■ Tasks ■
A. In the standby cluster thread, what change fixed the error from the Patroni health check on the replica server? Answer in one to three sentences.
B. Write out the standby cluster thread word for word, from "When deploying standby" up to and including "error like below.".
C. In the standby cluster thread, which task produced the error that appeared after the pg_hba.conf fix?

Passage for review START

When deploying standby cluster, it gives the following error for the patroni step.

"FAILED - RETRYING: Check that the patroni is healthy on the replica server (1200 retries left). FAILED - RETRYING: Check that the patroni is healthy on the replica server (1200 retries left)."

I added standby cluster replica server ip's on the master side in pg_hba.conf content,error fixed. In standby cluster setup, standby replica ip should be added to main cluster pg_hba.conf content. This information can be added to the documentation.

but in the next steps I got error like below.

TASK [pgbouncer/config : Get users and password md5 from pg_shadow] ***** dict object' has no attribute 'master'"}

I could not find a solution on internet. Have you experienced this problem with standby cluster setup before?

vitabaks commented 1 year ago

In standby cluster setup, standby replica ip should be added to main cluster pg_hba.conf content. This information can be added to the documentation.

Ok, thanks! commit: https://github.com/vitabaks/postgresql_cluster/commit/ca77724a507b3e85cbaa8933ede78539e94a5afe

Have you experienced this problem with standby cluster setup before?

No I have not encountered a similar problem when preparing a standby cluster.

@prensgold What changes have you made to the inventory file? \ Is there a master group there and is the server listed in this group?

prensgold commented 1 year ago

No I have not encountered a similar problem when preparing a standby cluster.

@prensgold What changes have you made to the inventory file? Is there a master group there and is the server listed in this group?

I edited the inventory file as follows.


# "postgresql_exists='true'" if PostgreSQL is already exists and running
# "hostname=" variable is optional (used to change the server name)

# In this example, all components will be installed on PostgreSQL nodes.
# You can deploy the haproxy balancers and the etcd or consul cluster on other dedicated servers (recomended).

# if dcs_exists: false and dcs_type: "etcd"
[etcd_cluster]  # recommendation: 3, or 5-7 nodes
192.168.32.36
192.168.32.37
192.168.32.38

# if dcs_exists: false and dcs_type: "consul"

Passage for review END
Information shown START

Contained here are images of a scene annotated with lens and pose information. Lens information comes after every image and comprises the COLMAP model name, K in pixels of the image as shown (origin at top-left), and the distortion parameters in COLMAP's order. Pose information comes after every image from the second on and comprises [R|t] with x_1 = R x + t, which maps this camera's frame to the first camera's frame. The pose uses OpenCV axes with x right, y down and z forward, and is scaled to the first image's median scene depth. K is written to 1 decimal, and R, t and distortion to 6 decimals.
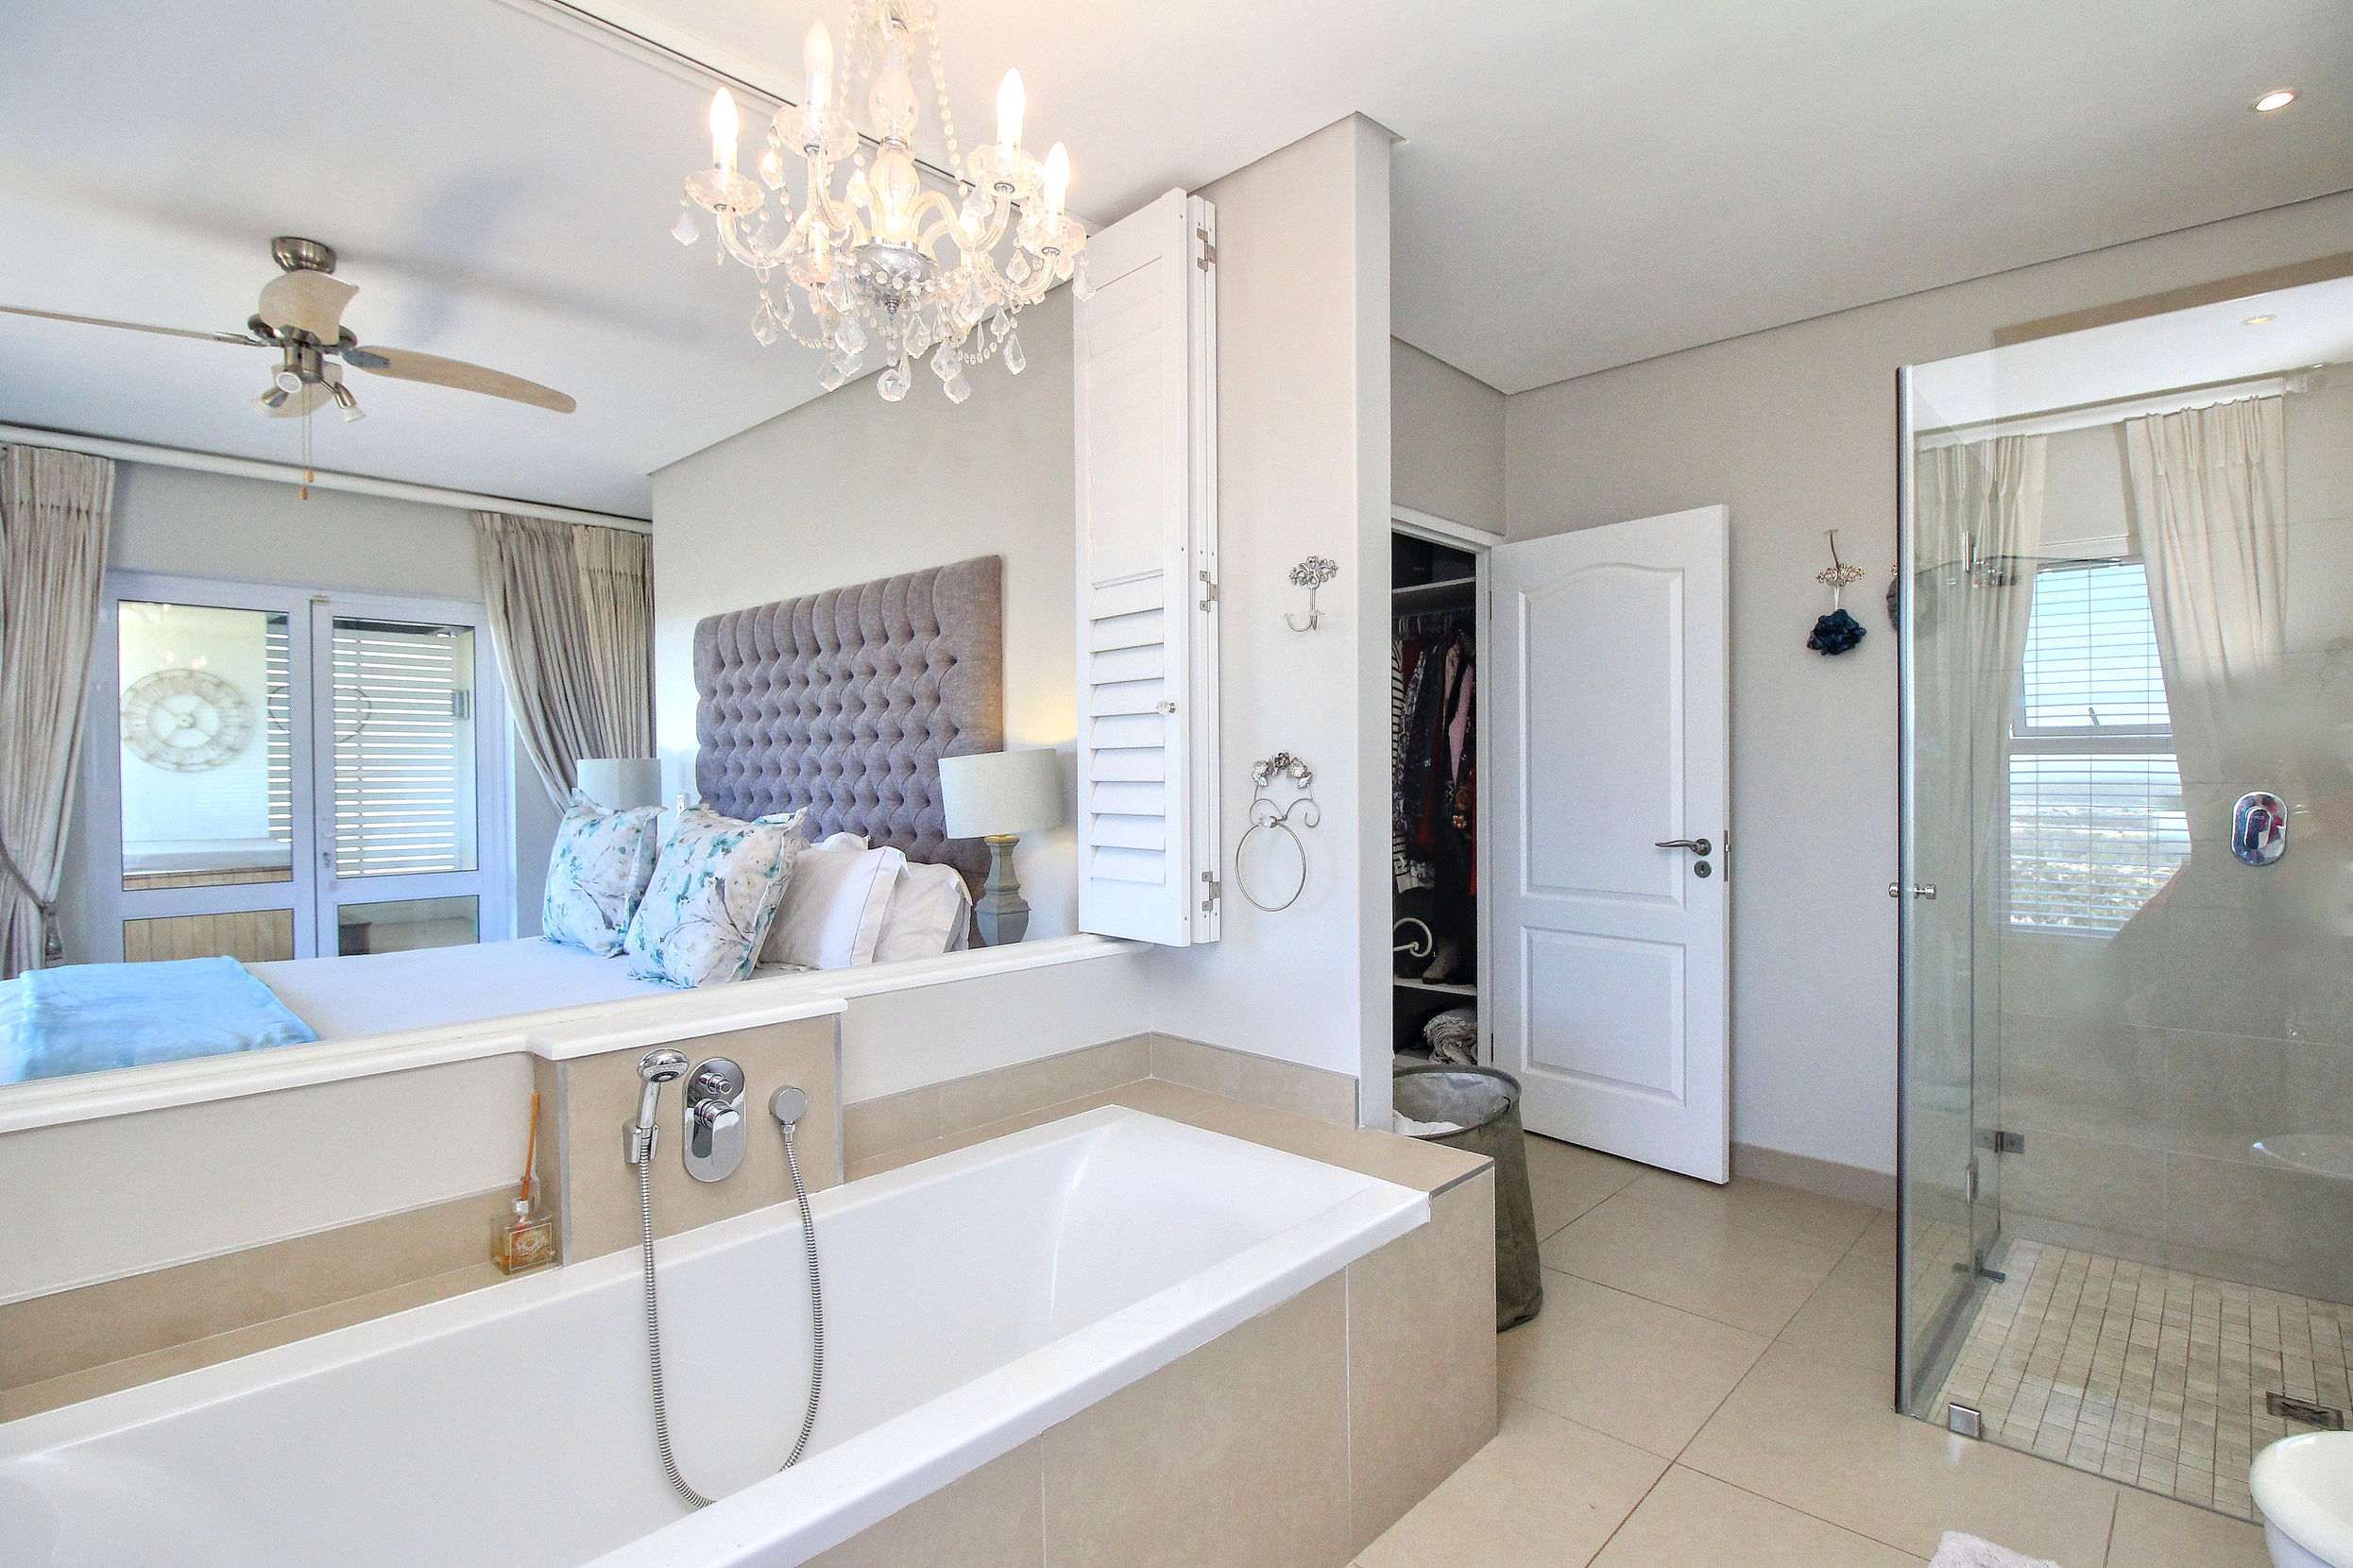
lens RADIAL K [[1138.8, 0, 1176.5], [0, 1138.8, 784.0], [0, 0, 1]] dist [-0.001543, -0.000891]
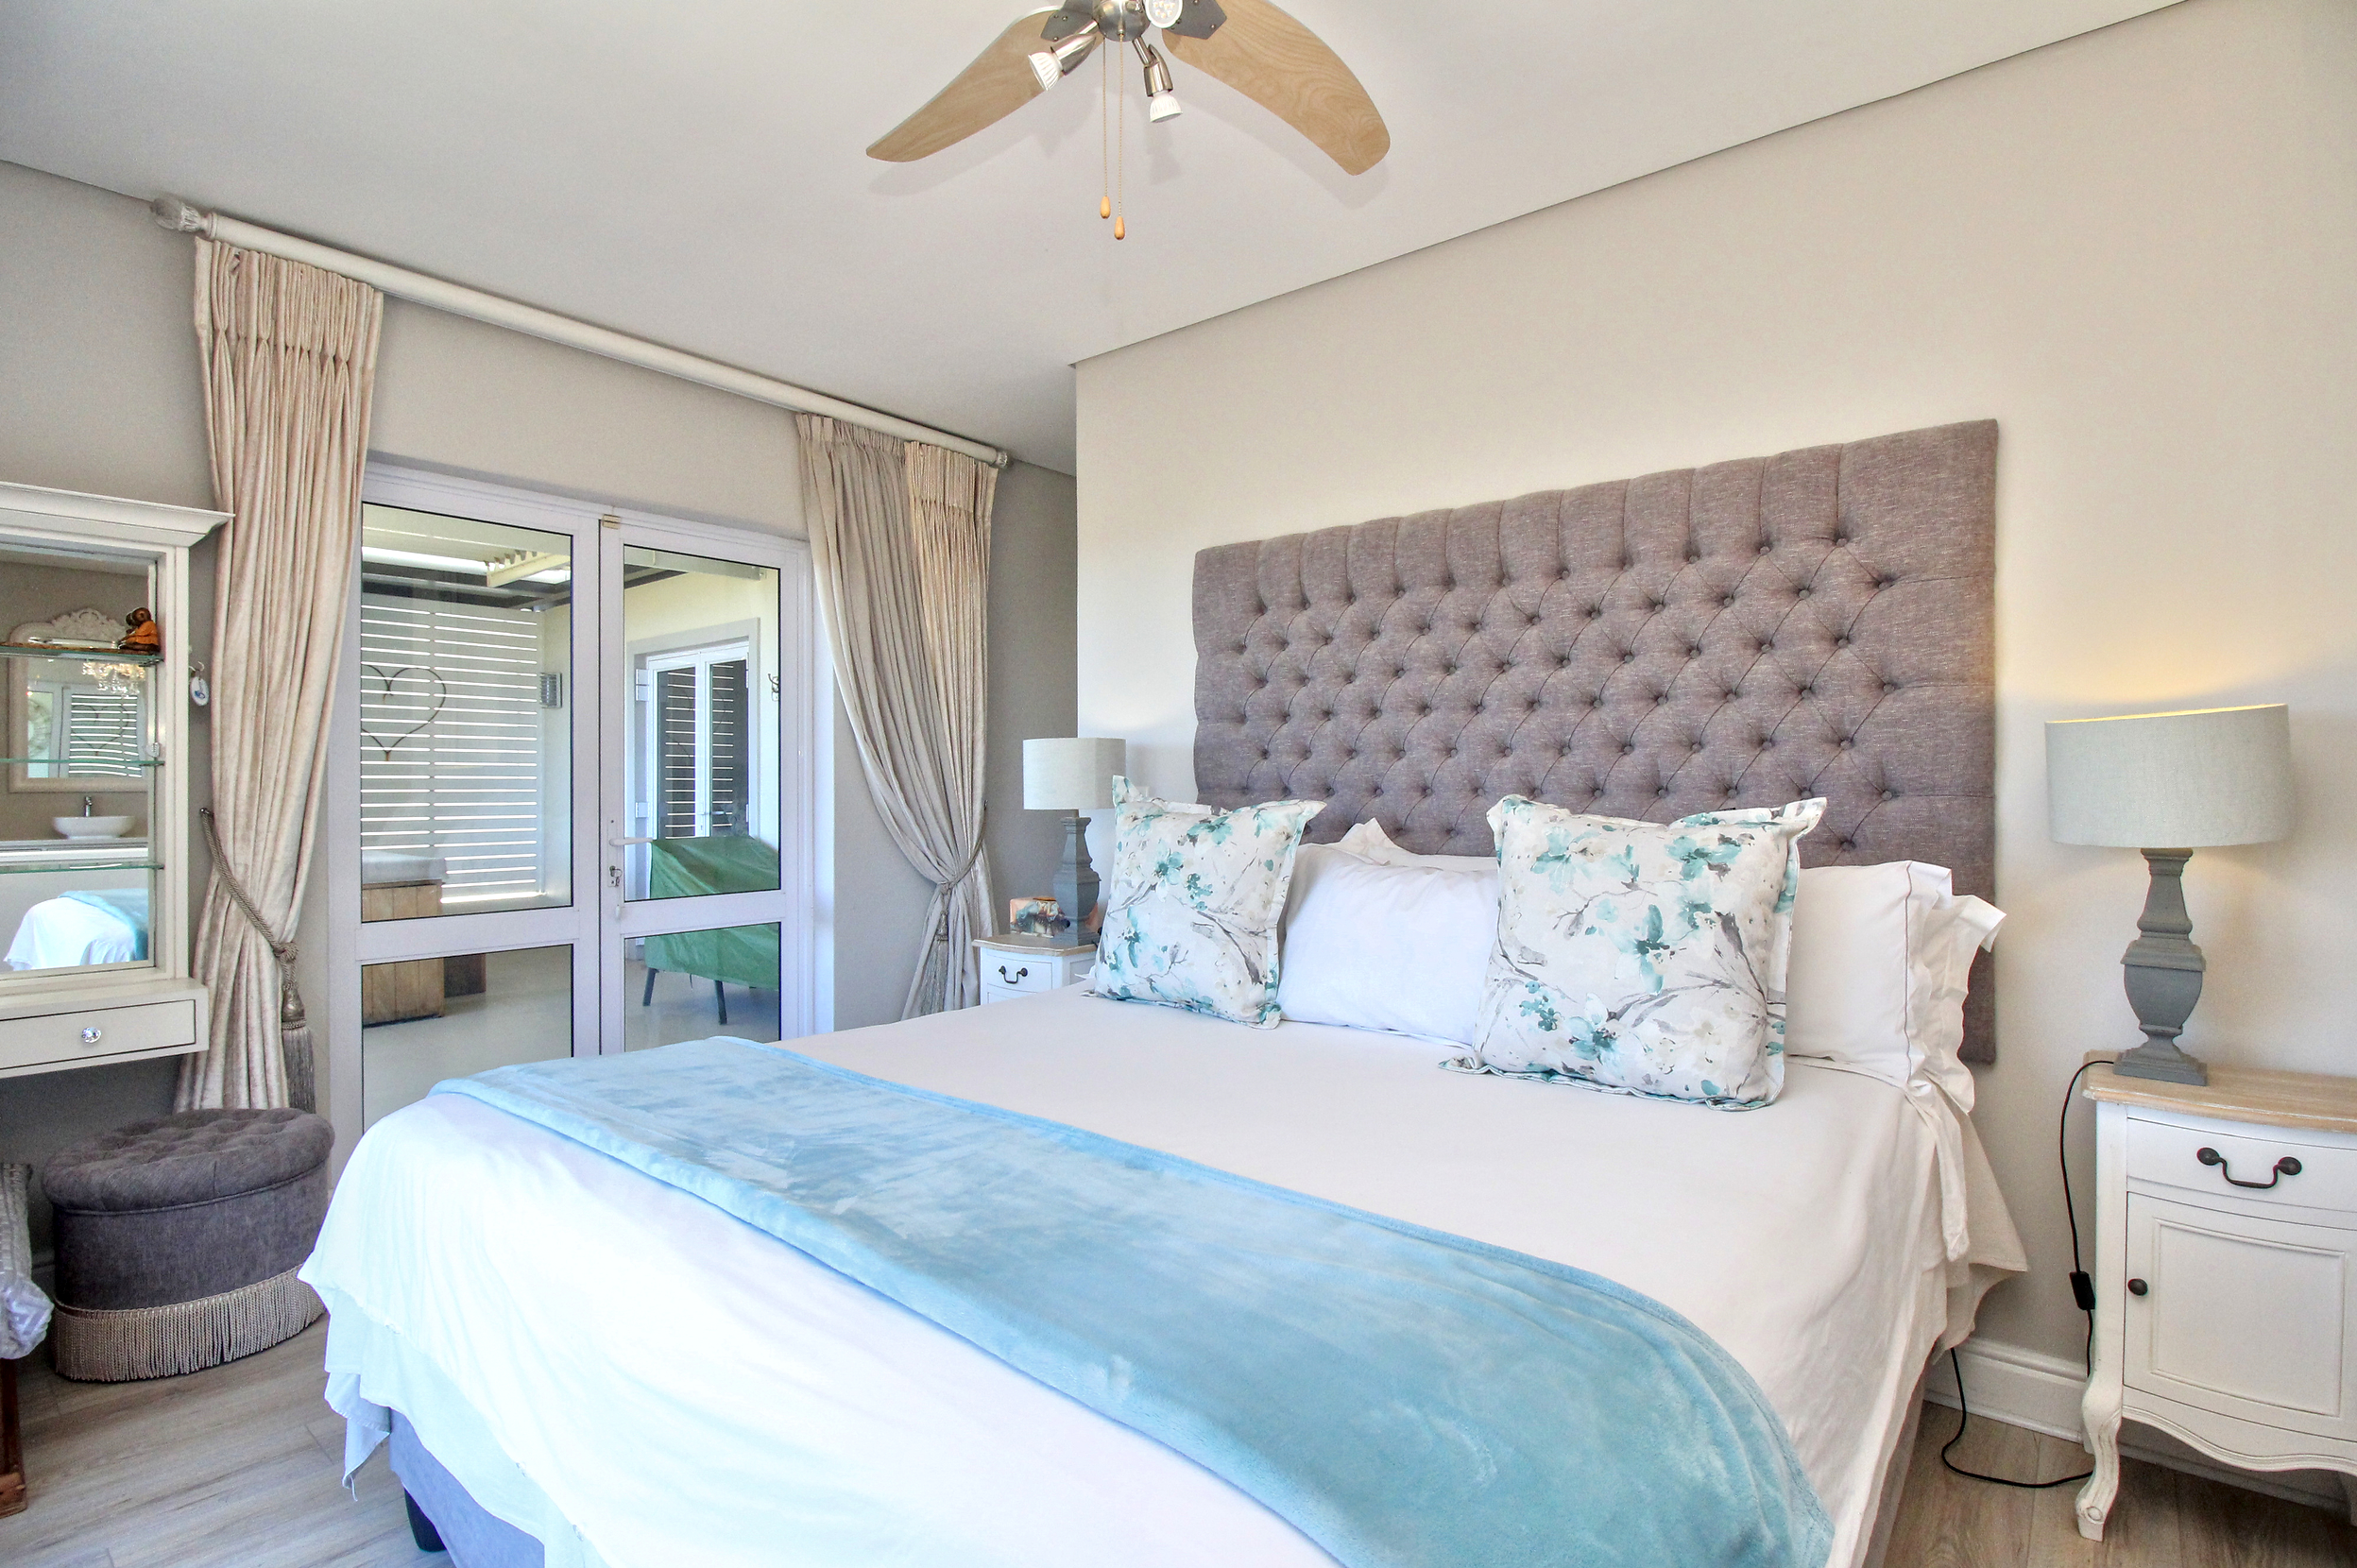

Information shown END

■ Answers provided ■
A. The poster added the standby cluster replica server IPs to the pg_hba.conf file on the master side, and that fixed the error. In a standby cluster setup, the standby replica IPs need to be in the main cluster's pg_hba.conf.

B.
When deploying standby cluster, it gives the following error for the patroni step.

"FAILED - RETRYING: Check that the patroni is healthy on the replica server (1200 retries left). FAILED - RETRYING: Check that the patroni is healthy on the replica server (1200 retries left)."

I added standby cluster replica server ip's on the master side in pg_hba.conf content,error fixed. In standby cluster setup, standby replica ip should be added to main cluster pg_hba.conf content. This information can be added to the documentation.

but in the next steps I got error like below.

C. The task was "pgbouncer/config : Get users and password md5 from pg_shadow".